There is a single case report in the literature of a cervical gastric-type adenocarcinoma occurring in a patient with Lynch syndrome; this patient had a germline mutation in the MSH6 gene and represents one of the cases in our study (40). Lynch syndrome is associated with mutations in genes encoding proteins in the DNA mismatch repair pathway, particularly MLH1, MSH2, MSH6 and PMS2. Patients with Lynch syndrome have a predisposition to develop colorectal carcinoma and gynaecological tumours, including both endometrial and ovarian carcinomas, but there is no known association with cervical cancer (41–44). There are only occasional reports in the literature of cervical carcinomas occurring in the setting of Lynch syndrome (41–45). To investigate a possible association between cervical gastric-type adenocarcinomas and MMR abnormalities, we performed MMR immunohistochemistry in a number of our cases. The case reported previously, and included in our study (40), was the only one which exhibited abnormal staining in the form of loss of immunoreactivity with MSH6. In all the other cases, staining with MMR proteins was retained. This suggests that the MMR pathway is not commonly involved in the pathogenesis of cervical gastric-type adenocarcinomas.

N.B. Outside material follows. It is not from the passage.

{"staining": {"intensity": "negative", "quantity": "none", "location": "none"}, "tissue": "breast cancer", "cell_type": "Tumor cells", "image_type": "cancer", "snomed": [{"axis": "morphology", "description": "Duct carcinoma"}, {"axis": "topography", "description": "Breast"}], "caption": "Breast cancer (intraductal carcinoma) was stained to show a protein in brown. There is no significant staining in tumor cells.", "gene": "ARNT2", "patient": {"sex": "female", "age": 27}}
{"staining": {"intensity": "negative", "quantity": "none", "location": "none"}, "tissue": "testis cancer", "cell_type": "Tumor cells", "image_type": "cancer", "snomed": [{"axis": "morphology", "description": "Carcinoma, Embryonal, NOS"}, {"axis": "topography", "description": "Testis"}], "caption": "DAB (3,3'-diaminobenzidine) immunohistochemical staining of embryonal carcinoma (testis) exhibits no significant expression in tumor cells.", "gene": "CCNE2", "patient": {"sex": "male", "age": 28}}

In summary, this study provides novel and important information regarding the immunohistochemical profile of cervical and vaginal gastric-type adenocarcinomas. With many of the markers, there is significant immunophenotypic overlap with pancreatic and biliary adenocarcinomas. In this regard, PAX8 staining may be especially useful in distinguishing cervical gastric-type adenocarcinoma (usually, but not always positive) from pancreatic, biliary and other mucinous adenocarcinomas which are usually negative. Gastric-type adenocarcinomas are commonly positive with HNF1β and this marker is of no value in distinguishing these neoplasms from a clear cell carcinoma which may be in the differential diagnosis. Most gastric-type adenocarcinomas are negative or only focally positive with p16 and this marker is of value in distinction of these neoplasms from usual HPV-related cervical adenocarcinomas which are diffusely p16 positive; however, occasional gastric-type cervical adenocarcinomas exhibit diffuse “block-type” immunoreactivity with p16 and HPV testing may be necessary to distinguish these from an HPV-related cervical adenocarcinoma. Whilst the MMR pathway is unlikely to be involved in the pathogenesis of gastric-type adenocarcinomas, mutation of p53 may play a role in a significant percentage of cases. Occasional cervical gastric-type adenocarcinomas exhibit diffuse “block-type” immunoreactivity with p16 which can result in confusion with a usual HPV-related cervical adenocarcinoma; HPV studies may be necessary in these uncommon cases.